• _WHAT YOU SHOULD DO_
Return the section of the passage on linking missing merchants with LSH from "So here we have" to "successfully link it.", copied word for word.

So with that, now let’s look at how LSH Algorithm works in our case. So here on the left, you will see the merchants profile vectors that we just looked at. And these are the merchant vectors that other new merchants that appeared in our system. So you can see that merchant two M3 and M4 have very similar merchant profiles. So when they run to through the algorithm model will assign them hash values which are very close to each other and they will end up in one bucket, similarly, merchant M1 and M5. They have a very similar merchant profile and they will end up with a similar hash values in a different bucket. And now when we find our missing merchant, which is at the top called merchant Q, you can see that their merchant profile looks very similar to merchant one and merchant five. And in this case, LSH algorithm will assign them in the same bucket. And then on top of that, we use our further matching techniques like merchant location, merchant name, which helps us in getting a very high probability match of the missing merchant to the new merchant. So this is how LSH Algorithm is able to work very well in our scenario.
So now let’s look at some performance analysis. So we look at time complexity for a merchant for a collection of end merchants. The time complexity for linear comparison would be order of n square. For example, if you have 1 million merchants, you might end up being 10 to the power twelve comparisons, which is a lot and time consuming. And we have scalability issues. versus when we use our parties spark implementation of LSH, it can be done in sub-linear time. And similarly, when we look at space complexity, if we try to store our entire merchant vector, as you remember it was thousand plus fields. If you try to bring it in memory, it’s gonna be a very big memory overhead during runtime. Verses when we use LSH model, we’re only storing the hash values, which is the low dimensional projection of those merchant vectors in the memory, and which really helps us in the space complexity issue. So we can see that with using the Spark MLlib implementation of LSH Algorithm. We can run this process at big scale and in sub linear time.
So now we wanna talk about some model results.
So here we have a major clothing store in California. So we start monitoring the merchant on 11th of January, 2020 on 17th of January we found merchant to be disappeared. So at that point, our linking model starts. And on next day, we able to find that the missing merchant has a new acquierer, and our model is able to successfully link it.
So have here another example, which is the popular fast food chain in Florida. So again, we started monitoring the merchant on 8th of January, 2019 on 14th we found that merchant is disappeared, our linking kicks in first day we did not find it, but the next day we were able to find the match and we are able to link the missing merchant. Another example here is an E-Commerce merchant based out of Georgia. So here on 12th of January, 2019, we started monitoring the merchant and 18 two found the merchant to be disappeared. So then our linking process started kicked on 19th of January. And you can see it continued for next number of days. In our case, we are using a window time of seven days. And the end of the seventh day on 25th, we are able to link the merchant. And this ties back to our original description where we saw in our process law Then then a merchant has a new acquierer. It might take time to bring it volume back to the new acquierer and this is where this window concept really helps us in linking those kinds of merchants. And then we also wanted to show a case where our model is not able to find the merchant.

• _DATASET SECTION_
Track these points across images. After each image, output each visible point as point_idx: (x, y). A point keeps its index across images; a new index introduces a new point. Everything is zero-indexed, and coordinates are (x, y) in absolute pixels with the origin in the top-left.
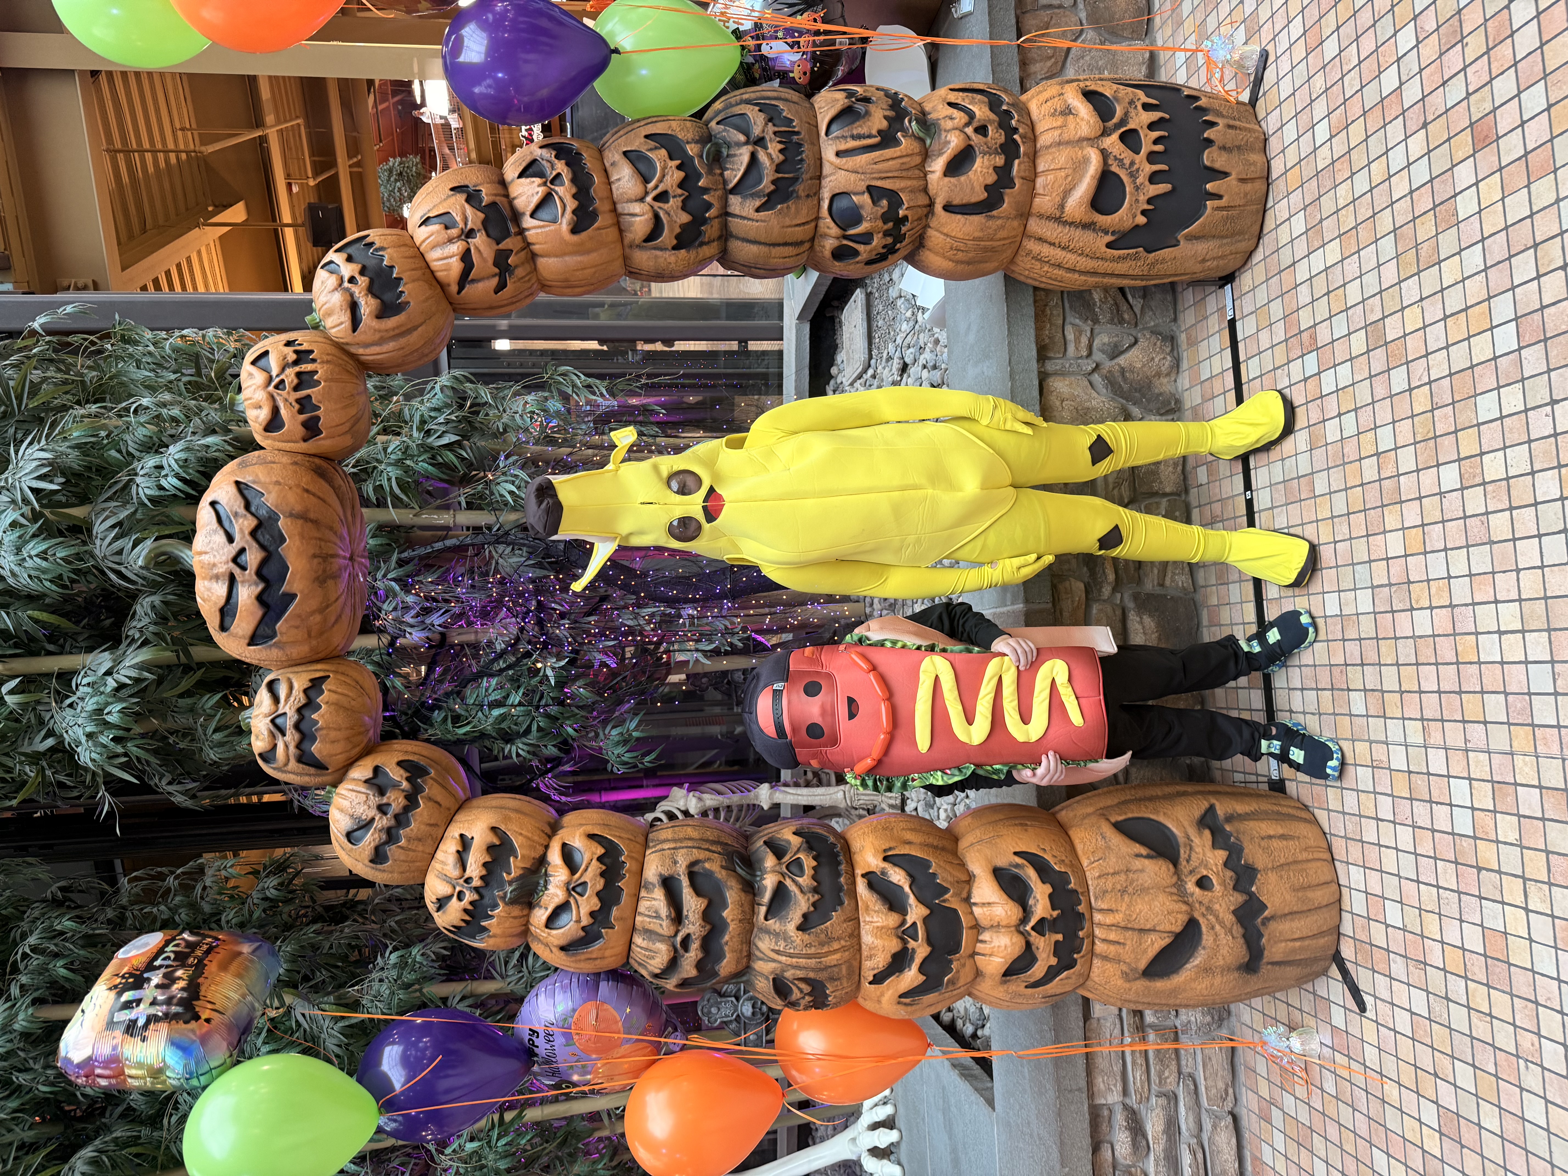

• _RESULT OF THE TASK_
So here we have a major clothing store in California. So we start monitoring the merchant on 11th of January, 2020 on 17th of January we found merchant to be disappeared. So at that point, our linking model starts. And on next day, we able to find that the missing merchant has a new acquierer, and our model is able to successfully link it.